Is Sandy Dead In Grease?
A popular fan theory about Grease is that Sandy drowned in “Summer Lovin,” and the entire movie is an elaborate fantasy sequence taking place during her coma, ending with her death at the end of the movie. The theory began with Danny’s line, “I saved her life, she nearly drowned,” and posits that Danny failed to save Sandy’s life, and the rest of Grease is essentially wish fulfillment for Sandy. The theory also suggests that the infamous flying car represents Sandy’s ascent into heaven, as opposed to a symbolic happy ending for her. The theory gained enough popularity that John Travolta addressed it in 2016, and Grease creator Jim Jacobs finally rebuked the theory to TMZ. The recently announced Grease prequel movie, Summer Loving, could put this theory to rest once and for all. Still, if Sandy were dead the whole time, it would explain the strange ending of the film, and the magical realism perpetuating Grease.

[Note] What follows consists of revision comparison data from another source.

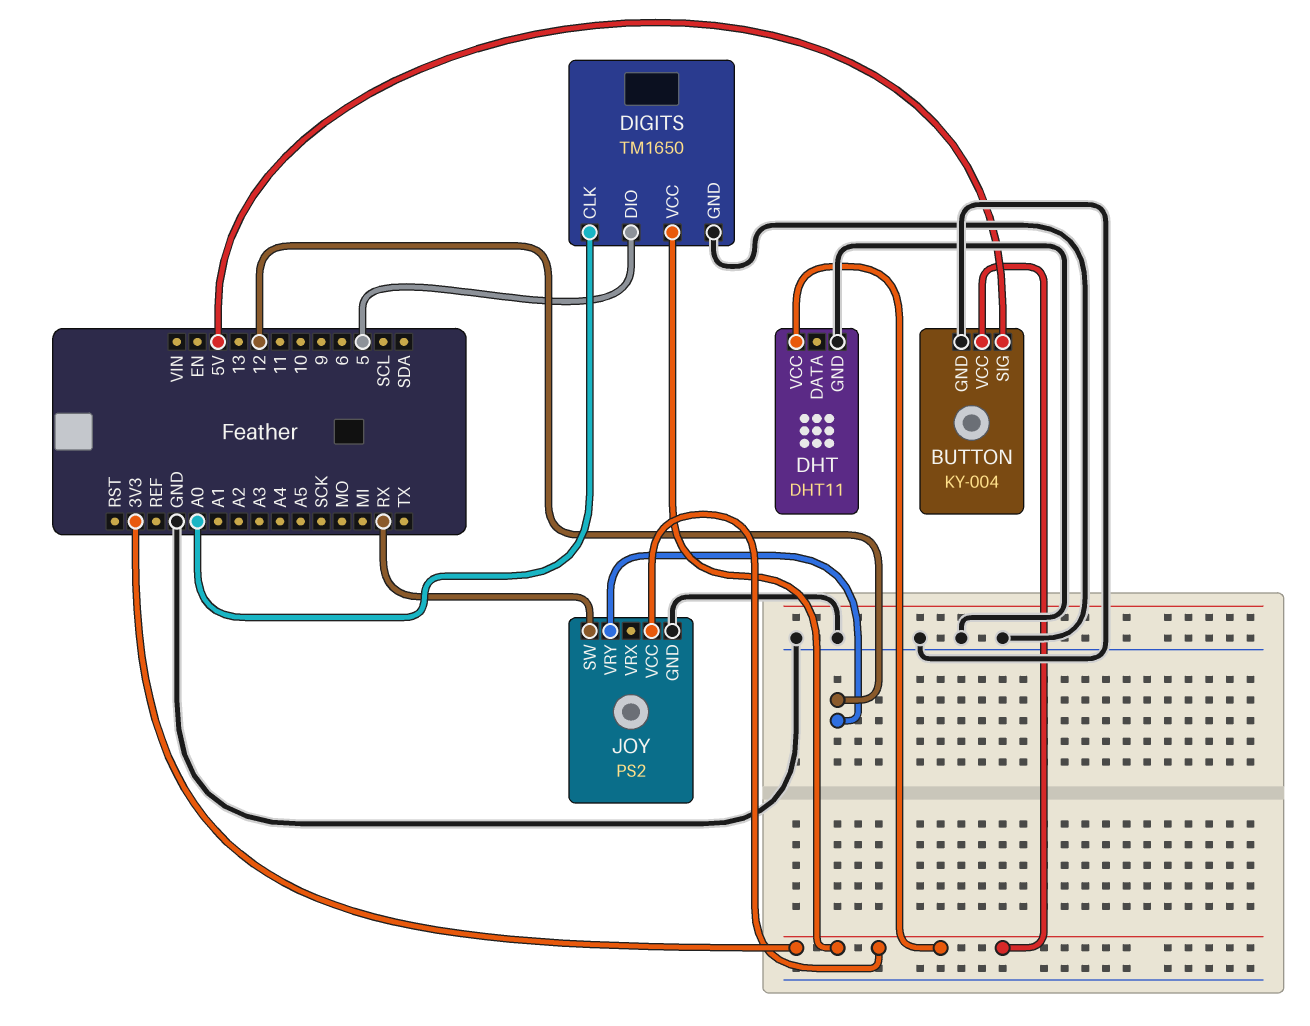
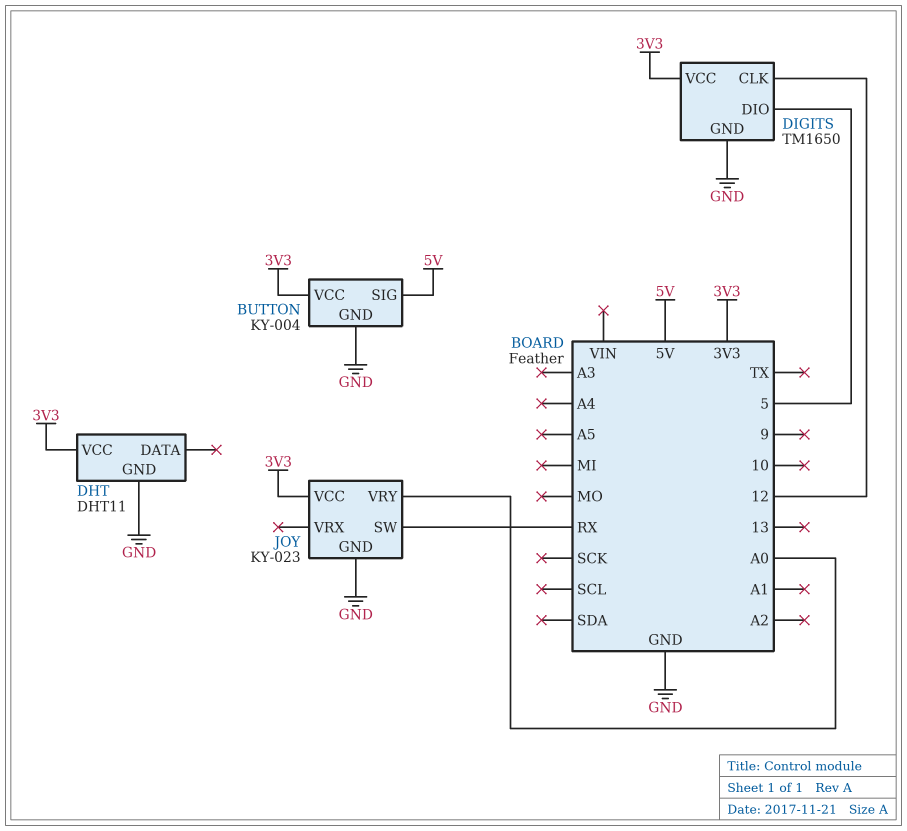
DIGITS pin CLK: A0 -> 12
JOY: PS2 -> KY-023
JOY pin VRY: 12 -> A0

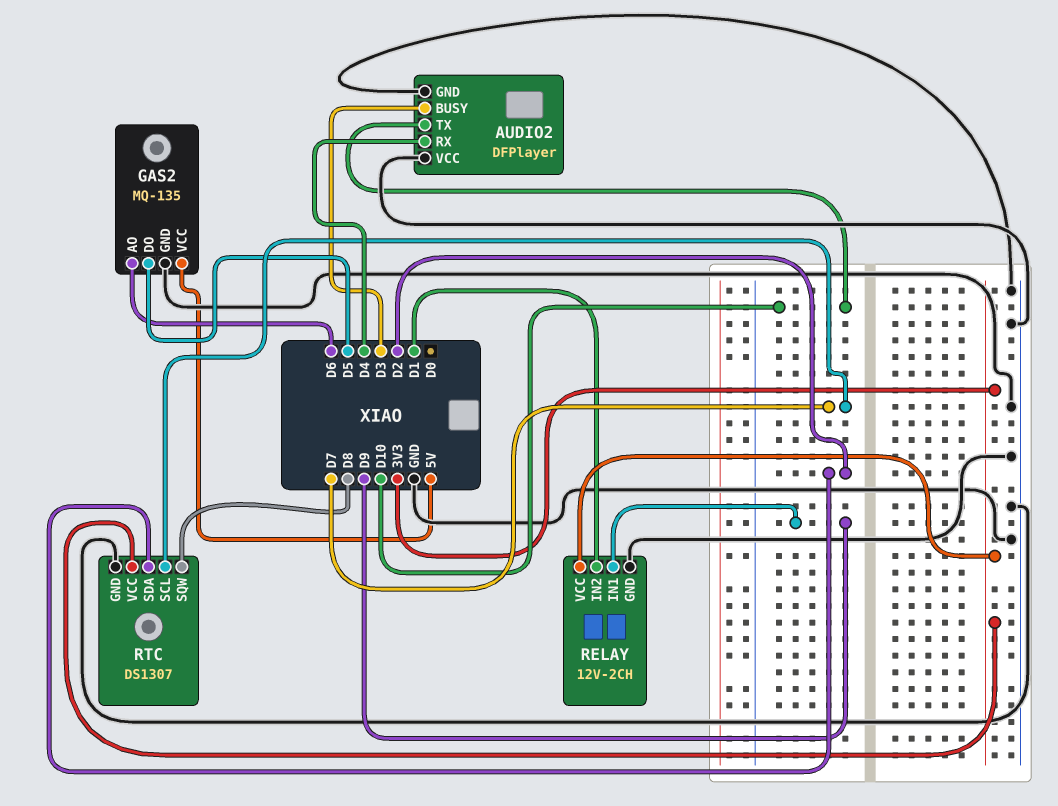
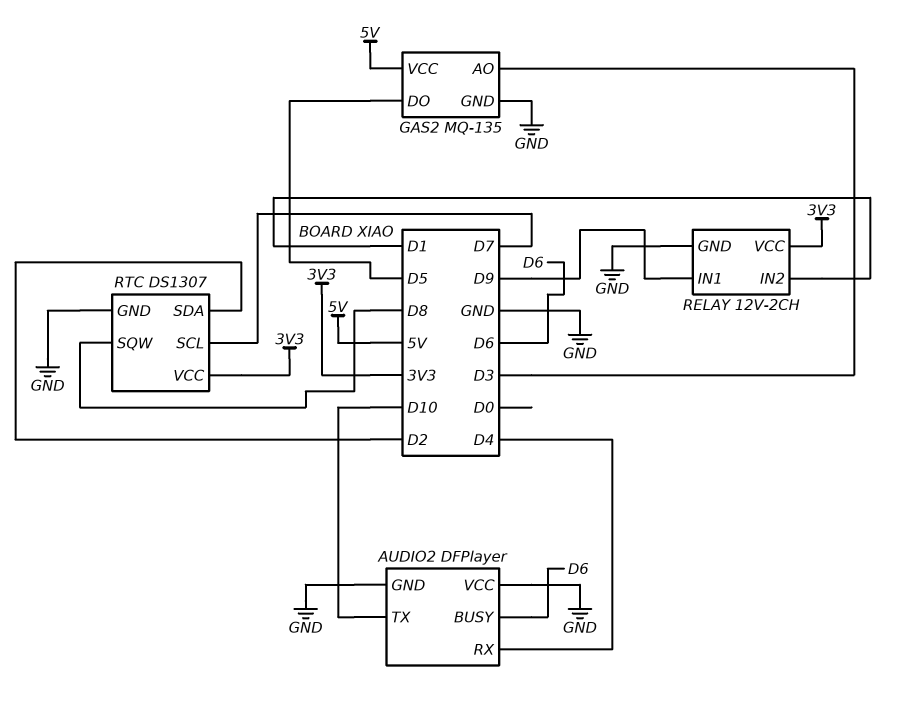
AUDIO2 pin BUSY: D3 -> D6
GAS2 pin AO: D6 -> D3

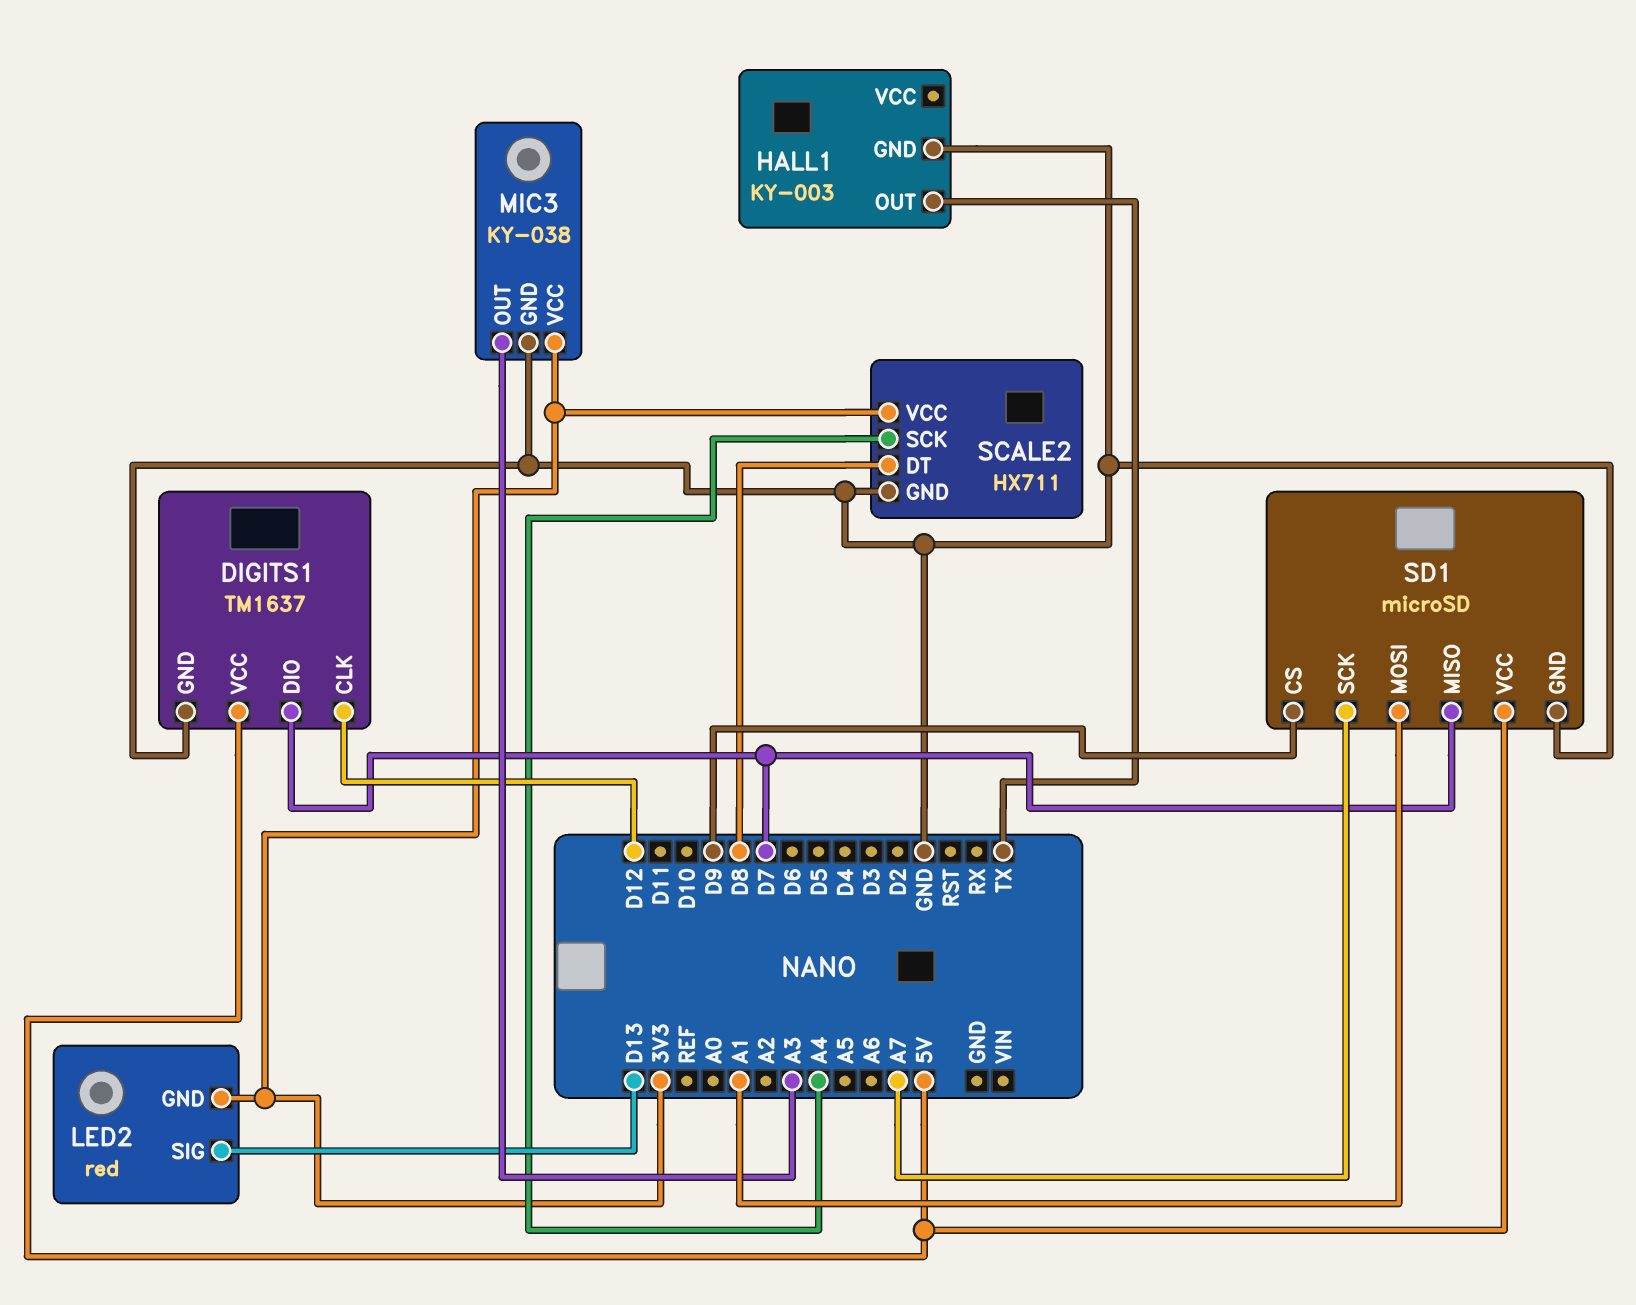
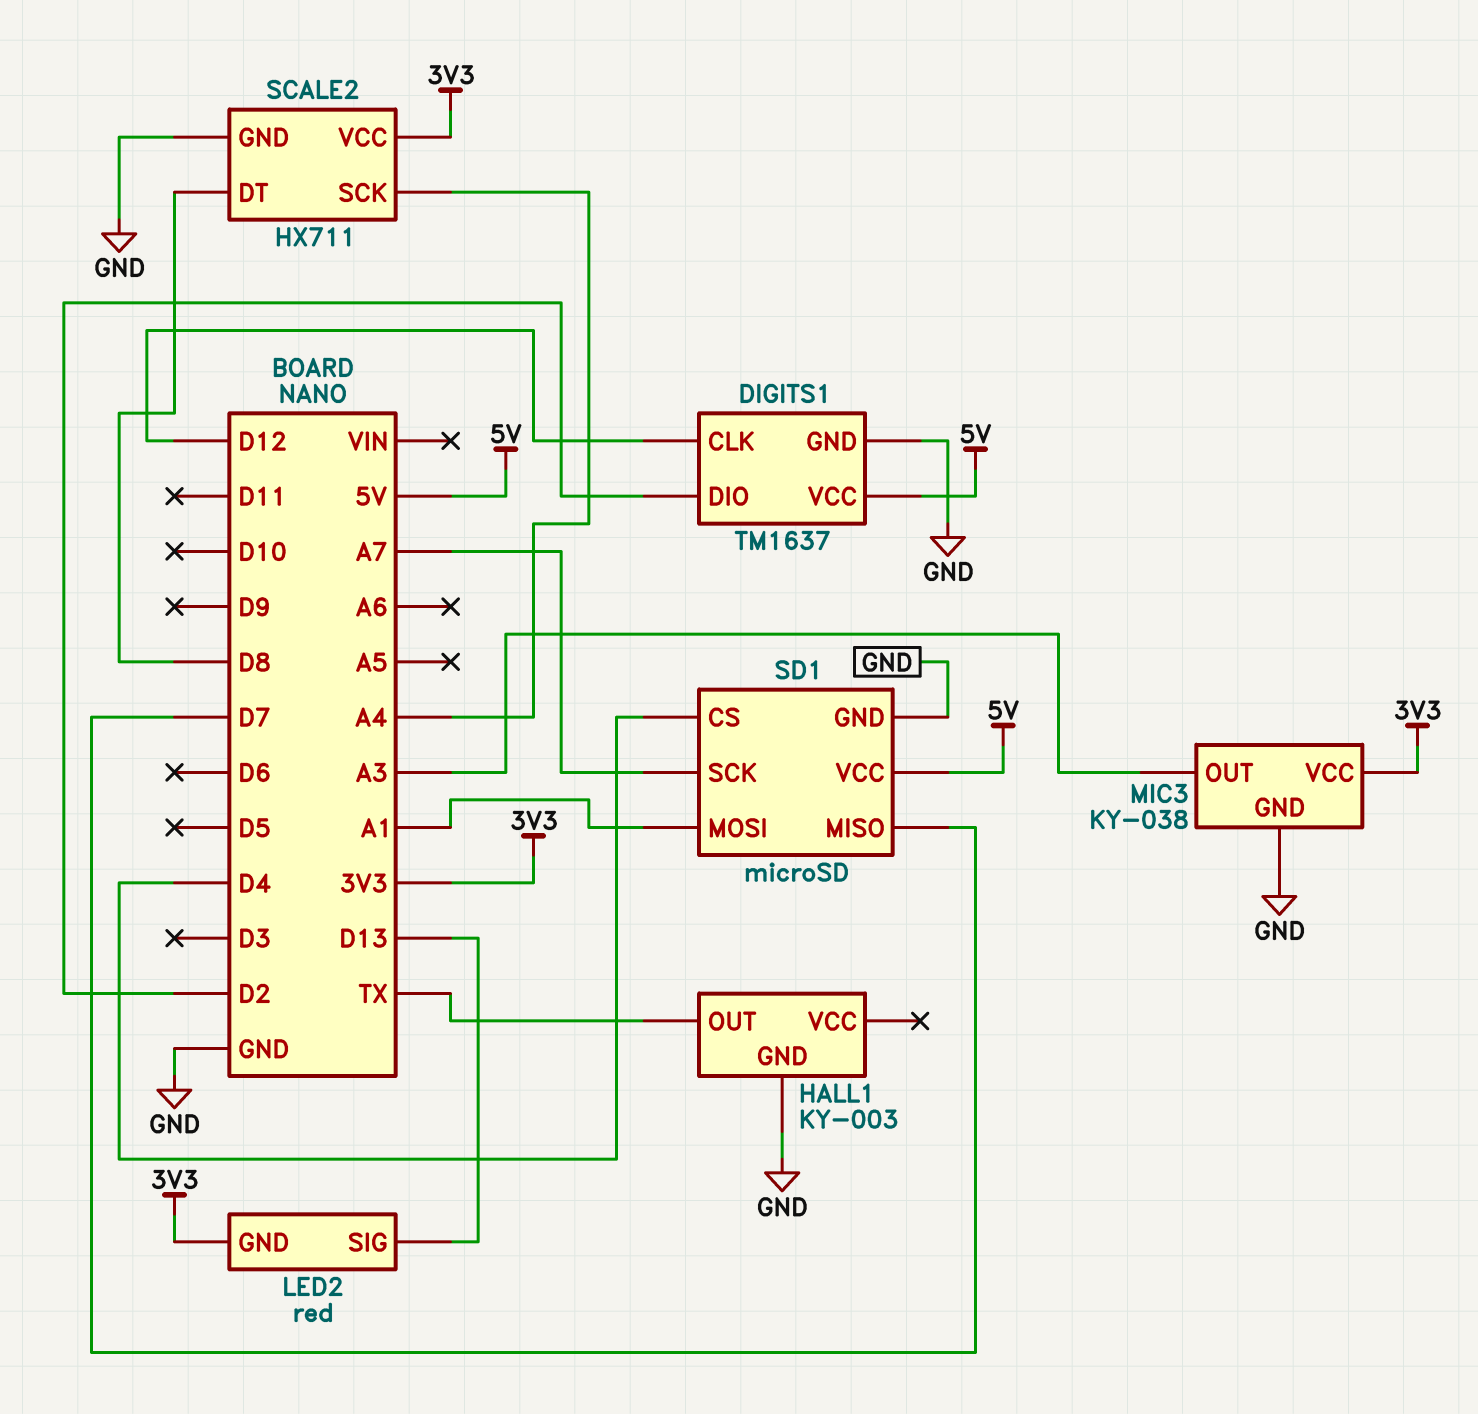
DIGITS1 pin DIO: D7 -> D2
SD1 pin CS: D9 -> D4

What Grease’s Ending Really Means
Grease was a contemporary fantasy that explored 1970s themes about sexuality, gender, and the fear of growing up through the lens of teenagers in the 1950s. The movie explores Rizzo and Sandy as parallel examples of female desire, ending with Sandy fully realizing her self-confidence and her rebirth, contrasted with Rizzo’s realization that her softness and vulnerability can be one of her strengths. Ending with Sandy and Danny literally flying away in a car, while it’s likely not a representation of Sandy going to heaven, does represent the happy ending for both characters. Grease is less of a realistic look at Rydell High’s students and more a nostalgic one filtered through rose-colored lenses, and ending the movie with the characters flying into a sunset strengthens that theme. Although the flying car seems out of place in the otherwise quasi-realistic movie, flying into the sunset together and embracing the opportunities of the future is the perfect ending for Grease.